Problem is, I don’t see any kind of movement toward changing that (at least not that I can tell from reading blogs and following twitter feeds). In fact, at our school, all the emphasis is on Algebra, which seems to combat the idea of proof, judging by the way it gets taught. In most algebra classes that I’ve seen, students are asked to show their work, but there isn’t a lot of generalization done by the students. All the general function forms are given to them. All the equations are given to them.

I think of a fairly simple statement like “the product of two odd numbers is odd.” You would probably see a lot of students showing example after example, but I suspect many of them wouldn’t know how to model abstractly in a way that allows that statement to be proven.

2. This year after introducing the idea of congruent polygons I used this lesson over the course of three days: http://map.mathshell.org/materials/download.php?fileid=1302
I have not yet read over the final assessment (they just completed it yesterday) but it seemed to go pretty well. Our motivation for the usual congruence postulates is now not just “it would be nice to have shortcuts” but “I really can’t think of a counterexample, can I explain why the specified properties _must_ produce congruent triangles?” At least this is the motivation for my students who are ready for it.
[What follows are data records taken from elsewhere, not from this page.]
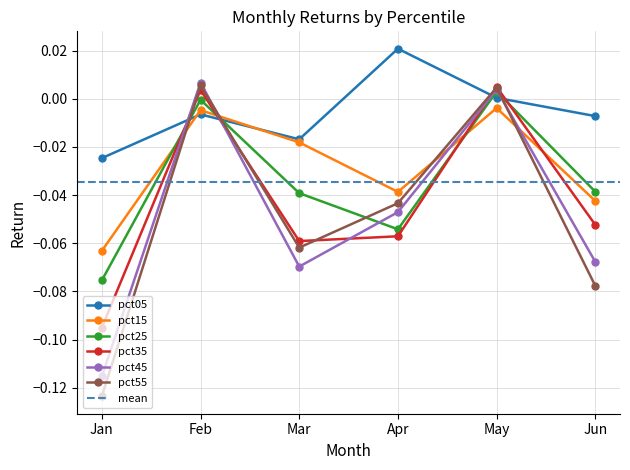

Reading left to right, what are all the values shown in this chart?

pct05: -0.0	-0.0	-0.0	0.0	0.0	-0.0
pct15: -0.1	-0.0	-0.0	-0.0	-0.0	-0.0
pct25: -0.1	-0.0	-0.0	-0.1	0.0	-0.0
pct35: -0.1	0.0	-0.1	-0.1	0.0	-0.1
pct45: -0.1	0.0	-0.1	-0.0	0.0	-0.1
pct55: -0.1	0.0	-0.1	-0.0	0.0	-0.1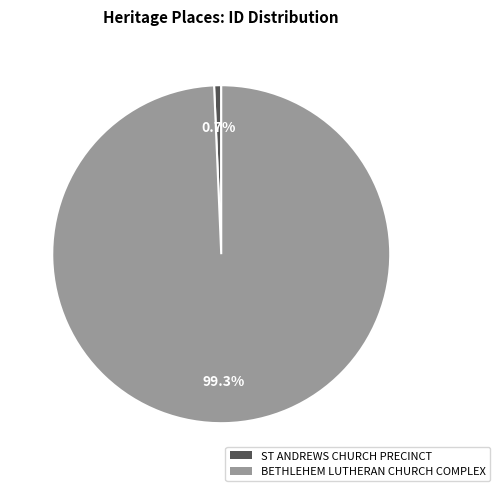

Is there any slice that represents more than half of the pie?

Yes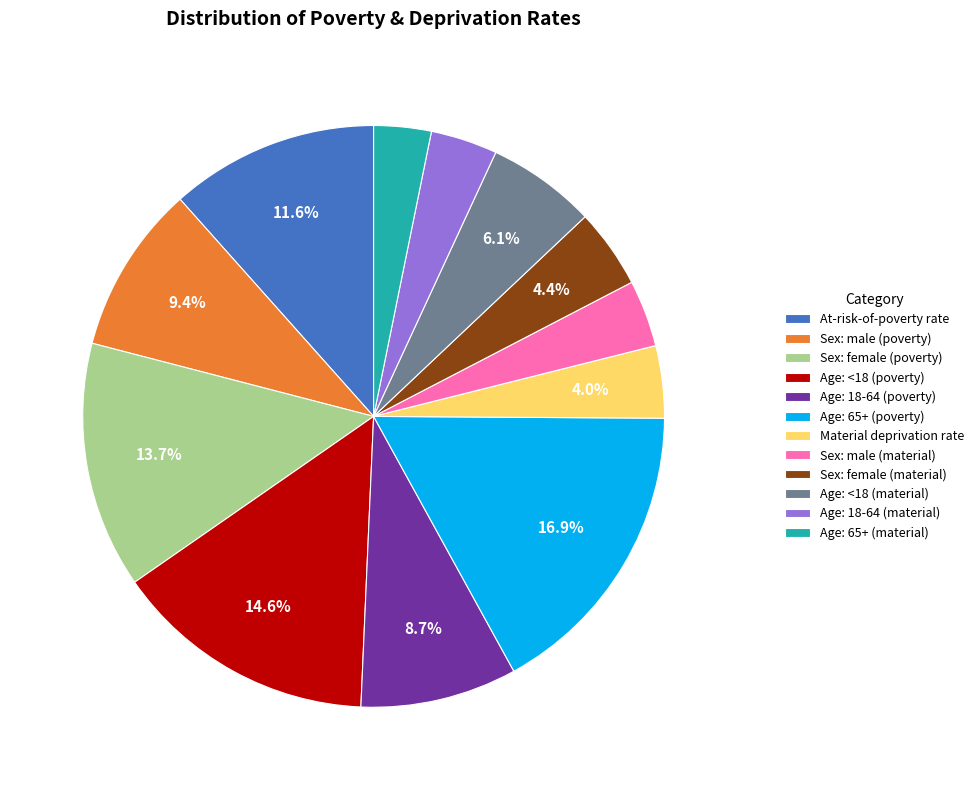

The Sex: male (poverty) slice represents 9% of the pie. True or false?

True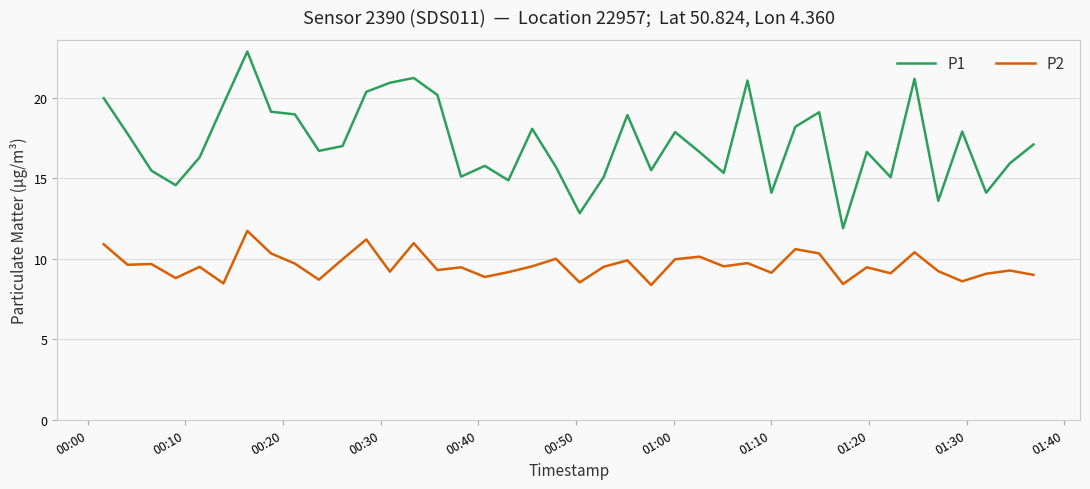

How many series are shown in this chart?

2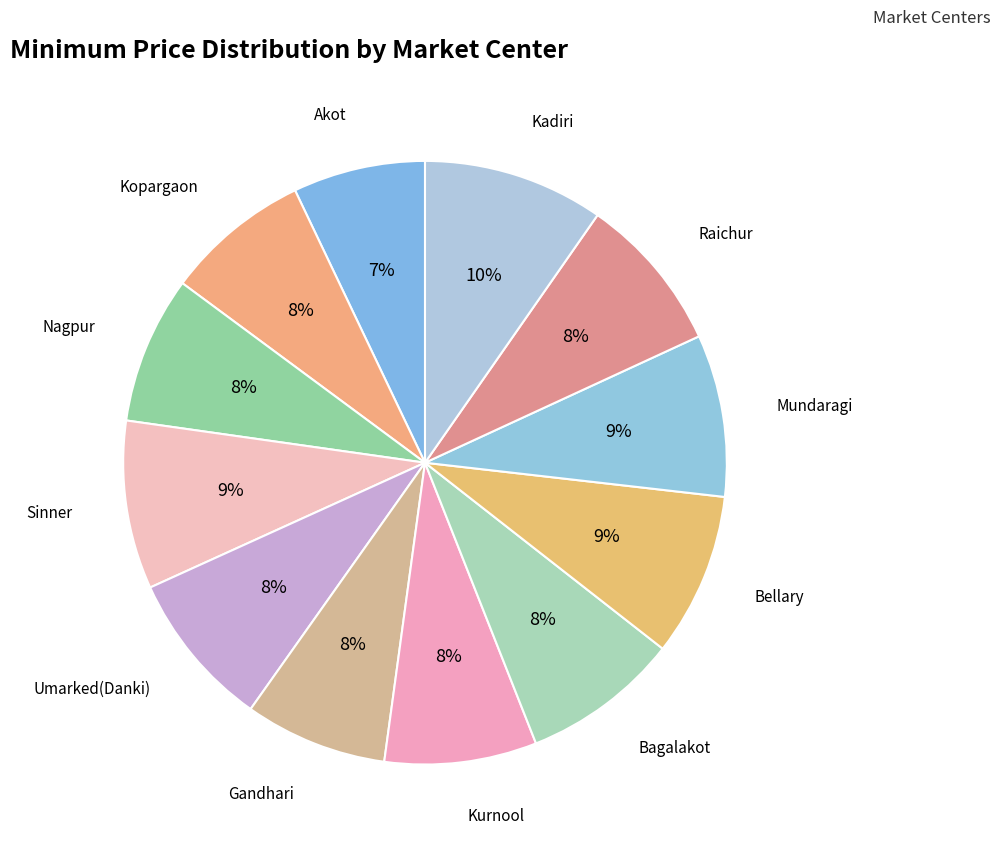

How many segments does this pie chart have?

12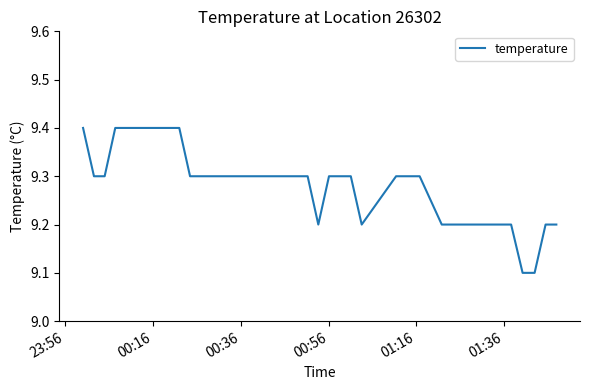

What is the greatest value displayed?

9.4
I definitely have a good chunk of kids who are at those lower vanHeile levels and struggling just to make sense of the whole activity. For those who are ready for it, this was a really nice set-up. For the weaker students, the entry into the problem by drawing was something they all could latch onto.

I’m still struggling on the larger question of the role of proof in my classroom. I’m using Harold Jacob’s text and I really like the way he sets up students to understand the structure of deductive arguments before asking them to write deductive arguments about geometric situations early on. It makes this feel like a truly transferable skill (especially because my colleagues in the English & social science departments are building on this work in their classes). I feel like asking students to write the short textbook-y geometric proofs helps them understand the structure of argument and apply it to math. However, these are the very proofs that feel “lifeless” to me. I would rather my students prove more interesting, surprising, or important things (like the Pythagorean Theorem, the various area formulas, or the midpoint quadrilaterals are always parallelograms). Do these “lifeless” proofs actually help students understand the structure of mathematical argument in a way that can be transferred to these bigger theorems? I see them as a means to an end, but is there a better way to get to the same end? And then the next question is: what do we do with these theorems? Simply collecting/memorizing them is ridiculous. Either these results need to be played with in the real world (not sure why that door isn’t closing? Measure the diagonals of the door & of the frame to see if they are both rectangular…), or built upon in the mathematical world (used as tools to explore and discover other interesting results).